(EXERCISE A):
Repeat the records from the line with "left ankle: (756, 439, -25)" to the line with "left wrist: (231, 121, -9)", including both of those lines.

(TEXT BLOCK):
Am I right in thinking that R is computing it incorrectly, and that the second method yielding .185 is more accurate? Or do the small cell counts mean that all bets are off?

Update:

It does seem to work fine without the Yates continuity correction:

chi <- stats::chisq.test(mat, correct = FALSE)
## Warning message:
## In stats::chisq.test(mat, correct = FALSE) :
##   Chi-squared approximation may be incorrect

chi$statistic
##   X-squared 
## 0.004738562 

sum((abs(chi$observed - chi$expected))^2 / chi$expected)
## [1] 0.004738562

Answer 1

The help file/man page states

one half is subtracted from all |O - E| differences; however,
the correction will not be bigger than the differences themselves.

(EXERCISE B):
Continue the thread on the chi-squared test and the Yates continuity correction in R from the point where it stops.

(DATA):
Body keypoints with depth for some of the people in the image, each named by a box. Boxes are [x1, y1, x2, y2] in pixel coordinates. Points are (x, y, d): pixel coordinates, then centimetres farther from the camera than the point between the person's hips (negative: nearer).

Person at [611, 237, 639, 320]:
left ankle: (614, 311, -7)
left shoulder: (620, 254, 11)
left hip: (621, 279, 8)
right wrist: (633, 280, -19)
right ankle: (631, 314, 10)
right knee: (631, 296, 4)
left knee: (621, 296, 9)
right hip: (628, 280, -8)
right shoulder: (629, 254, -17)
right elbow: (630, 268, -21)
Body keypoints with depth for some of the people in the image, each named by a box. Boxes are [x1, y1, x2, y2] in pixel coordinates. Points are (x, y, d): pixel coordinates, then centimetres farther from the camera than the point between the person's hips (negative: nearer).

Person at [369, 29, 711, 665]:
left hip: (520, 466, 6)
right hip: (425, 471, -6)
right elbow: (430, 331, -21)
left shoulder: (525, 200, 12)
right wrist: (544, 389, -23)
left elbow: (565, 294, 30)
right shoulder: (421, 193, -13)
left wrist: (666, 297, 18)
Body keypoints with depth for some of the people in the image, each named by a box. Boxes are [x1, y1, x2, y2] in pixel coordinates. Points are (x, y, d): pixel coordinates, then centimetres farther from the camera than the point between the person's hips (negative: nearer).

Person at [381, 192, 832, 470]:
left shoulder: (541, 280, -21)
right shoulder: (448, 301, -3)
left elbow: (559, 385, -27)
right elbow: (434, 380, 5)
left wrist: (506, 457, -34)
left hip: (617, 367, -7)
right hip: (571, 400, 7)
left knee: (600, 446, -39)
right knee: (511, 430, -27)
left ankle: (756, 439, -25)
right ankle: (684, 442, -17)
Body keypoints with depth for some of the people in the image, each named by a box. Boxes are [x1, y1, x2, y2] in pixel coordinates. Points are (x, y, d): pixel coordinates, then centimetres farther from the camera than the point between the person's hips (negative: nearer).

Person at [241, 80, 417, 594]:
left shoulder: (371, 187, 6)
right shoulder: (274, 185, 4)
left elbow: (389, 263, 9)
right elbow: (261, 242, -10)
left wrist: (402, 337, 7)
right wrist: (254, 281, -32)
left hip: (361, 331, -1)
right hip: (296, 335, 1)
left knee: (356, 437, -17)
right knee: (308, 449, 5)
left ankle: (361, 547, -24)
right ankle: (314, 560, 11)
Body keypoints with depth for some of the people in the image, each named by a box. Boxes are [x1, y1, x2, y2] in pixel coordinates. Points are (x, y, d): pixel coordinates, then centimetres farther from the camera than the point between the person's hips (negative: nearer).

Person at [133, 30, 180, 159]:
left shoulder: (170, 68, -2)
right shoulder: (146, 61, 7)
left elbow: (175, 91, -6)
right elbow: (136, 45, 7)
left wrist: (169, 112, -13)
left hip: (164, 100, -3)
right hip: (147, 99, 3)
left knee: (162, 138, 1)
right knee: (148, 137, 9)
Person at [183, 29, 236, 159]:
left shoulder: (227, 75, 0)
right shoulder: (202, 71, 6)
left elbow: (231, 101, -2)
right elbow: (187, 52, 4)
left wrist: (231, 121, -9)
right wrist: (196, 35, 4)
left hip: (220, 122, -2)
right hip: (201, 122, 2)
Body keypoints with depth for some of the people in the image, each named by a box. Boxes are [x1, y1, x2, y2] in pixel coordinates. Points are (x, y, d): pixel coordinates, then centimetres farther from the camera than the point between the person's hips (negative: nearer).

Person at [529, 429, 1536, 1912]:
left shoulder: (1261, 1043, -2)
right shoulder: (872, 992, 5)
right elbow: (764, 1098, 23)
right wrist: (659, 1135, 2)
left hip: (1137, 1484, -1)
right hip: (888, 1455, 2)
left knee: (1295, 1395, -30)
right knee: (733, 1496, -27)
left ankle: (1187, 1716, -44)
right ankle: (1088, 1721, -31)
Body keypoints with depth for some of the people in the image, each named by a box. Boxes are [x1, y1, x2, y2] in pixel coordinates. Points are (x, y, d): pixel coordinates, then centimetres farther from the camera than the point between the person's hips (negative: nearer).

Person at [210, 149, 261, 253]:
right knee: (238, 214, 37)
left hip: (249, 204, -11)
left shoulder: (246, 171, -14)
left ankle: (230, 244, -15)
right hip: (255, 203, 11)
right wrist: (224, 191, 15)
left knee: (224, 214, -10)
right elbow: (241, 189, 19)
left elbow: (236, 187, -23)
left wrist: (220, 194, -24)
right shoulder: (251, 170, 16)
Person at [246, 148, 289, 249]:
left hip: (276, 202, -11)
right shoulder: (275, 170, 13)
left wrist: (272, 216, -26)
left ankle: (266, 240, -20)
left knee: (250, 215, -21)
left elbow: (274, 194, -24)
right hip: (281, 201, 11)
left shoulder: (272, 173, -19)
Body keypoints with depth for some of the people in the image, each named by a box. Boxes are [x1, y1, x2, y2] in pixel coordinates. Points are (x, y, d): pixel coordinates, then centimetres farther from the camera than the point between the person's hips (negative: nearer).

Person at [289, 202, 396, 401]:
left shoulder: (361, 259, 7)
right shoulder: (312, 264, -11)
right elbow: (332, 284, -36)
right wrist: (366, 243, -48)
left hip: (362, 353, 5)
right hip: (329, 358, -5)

(WRITTEN ANSWER A):
left ankle: (756, 439, -25)
right ankle: (684, 442, -17)
Body keypoints with depth for some of the people in the image, each named by a box. Boxes are [x1, y1, x2, y2] in pixel coordinates. Points are (x, y, d): pixel coordinates, then centimetres farther from the camera than the point between the person's hips (negative: nearer).

Person at [241, 80, 417, 594]:
left shoulder: (371, 187, 6)
right shoulder: (274, 185, 4)
left elbow: (389, 263, 9)
right elbow: (261, 242, -10)
left wrist: (402, 337, 7)
right wrist: (254, 281, -32)
left hip: (361, 331, -1)
right hip: (296, 335, 1)
left knee: (356, 437, -17)
right knee: (308, 449, 5)
left ankle: (361, 547, -24)
right ankle: (314, 560, 11)
Body keypoints with depth for some of the people in the image, each named by a box. Boxes are [x1, y1, x2, y2] in pixel coordinates. Points are (x, y, d): pixel coordinates, then centimetres farther from the camera than the point between the person's hips (negative: nearer).

Person at [133, 30, 180, 159]:
left shoulder: (170, 68, -2)
right shoulder: (146, 61, 7)
left elbow: (175, 91, -6)
right elbow: (136, 45, 7)
left wrist: (169, 112, -13)
left hip: (164, 100, -3)
right hip: (147, 99, 3)
left knee: (162, 138, 1)
right knee: (148, 137, 9)
Person at [183, 29, 236, 159]:
left shoulder: (227, 75, 0)
right shoulder: (202, 71, 6)
left elbow: (231, 101, -2)
right elbow: (187, 52, 4)
left wrist: (231, 121, -9)

(WRITTEN ANSWER B):
The differences in your example are all smaller then 0.5:

> chi$observed - chi$expected
            [,1]        [,2]
[1,]  0.06896552 -0.06896552
[2,] -0.06896552  0.06896552

So, at least, it seems to be documented behaviour.

Side note: If in doubt, you could obviously use p-values found by simulation

> chi <- stats::chisq.test(mat, simulate.p.value=TRUE, B=1e6)
> chi

    Pearson's Chi-squared test with simulated p-value (based on 1e+06 replicates)

data:  mat
X-squared = 0.0047386, df = NA, p-value = 1

Which, in this case, finds a chi-square somewhere in the middle and gets rid of the warning. Or use fisher.test...